→ **Passage for review**

====================

Now let’s move on to inspecting the central tendency and variability parameters for the NEP scale:

# Summarize and print results over all respondents
NEP_table <- summary(as.data.frame(NEP_distribution))
kable(NEP_table)
id n_na prop_na ii_mean ii_sd ii_median mahal
Min. : 1.0 Min. : 0.000 Min. :0.0000 Min. :1.000 Min. :0.0000 Min. :1.000 Min. :1.517
1st Qu.: 306.2 1st Qu.: 0.000 1st Qu.:0.0000 1st Qu.:2.467 1st Qu.:0.9155 1st Qu.:2.000 1st Qu.:2.914
Median : 611.5 Median : 0.000 Median :0.0000 Median :2.667 Median :1.1212 Median :2.000 Median :3.540
Mean : 611.5 Mean : 2.749 Mean :0.1833 Mean :2.639 Mean :1.1516 Mean :2.335 Mean :3.710
3rd Qu.: 916.8 3rd Qu.: 0.000 3rd Qu.:0.0000 3rd Qu.:2.867 3rd Qu.:1.3870 3rd Qu.:3.000 3rd Qu.:4.334
Max. :1222.0 Max. :15.000 Max. :1.0000 Max. :3.733 Max. :2.0656 Max. :5.000 Max. :8.170
NA NA NA NA’s :285 NA’s :285 NA’s :285 NA’s :285
# Reshape the data for density and box plots
NEP_distribution_long <- pivot_longer(NEP_distribution, 
                                         cols = c("ii_mean", "ii_sd", "ii_median", "mahal"), 
                                         names_to = "Indicator", 
                                         values_to = "Value")

# Remove non-finite values
NEP_distribution_long <- NEP_distribution_long %>%
  filter(!is.na(Value) & is.finite(Value))

# Calculate mean for each Indicator
mean_values <- NEP_distribution_long %>%
  group_by(Indicator) %>%
  summarize(mean_value = mean(Value, na.rm = TRUE))

# Create combined boxplot and density plot with a dashed line for each mean
ggplot(NEP_distribution_long, aes(x = Value, y = after_stat(scaled))) +
  geom_density(aes(y = after_stat(scaled)), alpha = 0.5) +
  geom_boxplot(aes(y = -0.5), width = 0.5, outlier.size = 2, color = "black", fill = "lightgray") +
  geom_vline(data = mean_values, aes(xintercept = mean_value, color = "Mean"), linetype = "dashed") +
  scale_color_manual(values = c("Mean" = "black")) +
  facet_wrap(~ Indicator, scales = "free") +
  labs(title = "Combined Density and Box Plots of Indicators with Mean Values",
       x = "Value",
       y = "Scaled Density / Boxplot") +
  theme_minimal() +
  theme(legend.position = "right",
        legend.title = element_blank()) # Remove legend title

Again, the output shows the distribution of the central tendency parameters across all respondents. For the 15-item NEP scale (ranging from 1 to 5), our central tendency measures show the following:

  • The mean of ii_mean is 2.64, and the median of ii_mean is 2.67. According to these parameters, the average respondent shows a personal mean response of 2.6 across all items of the scale whereas half of the respondents give a mean response across all items up to the value of 2.7. The plots show an almost normal distribution centered around the mid-point of the scale. Respondents with mean responses at the lower end (agree) and upper end (disagree) of the scale are outliers among the other respondents in the sample.

====================

→ **Stored data**
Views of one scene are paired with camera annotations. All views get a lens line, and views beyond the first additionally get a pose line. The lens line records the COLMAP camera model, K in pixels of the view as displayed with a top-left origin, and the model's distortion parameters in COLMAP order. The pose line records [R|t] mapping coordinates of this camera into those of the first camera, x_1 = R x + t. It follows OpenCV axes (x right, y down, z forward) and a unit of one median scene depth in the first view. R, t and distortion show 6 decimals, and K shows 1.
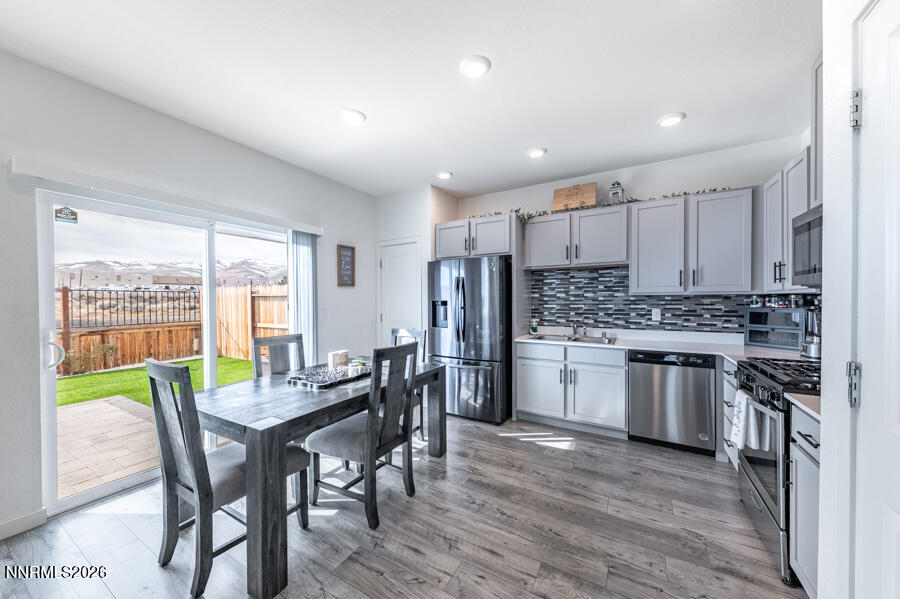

====================

→ **Task description**
In the NEP scale walkthrough above, why does the code calculate mean_values grouped by Indicator before building the plot? Answer in one to three sentences.

→ **Written answer**
The per-indicator means are passed to geom_vline so that the combined density and box plot can show a dashed line for each indicator's mean. Because the plot is faceted by Indicator, each of ii_mean, ii_sd, ii_median and mahal gets its own mean line.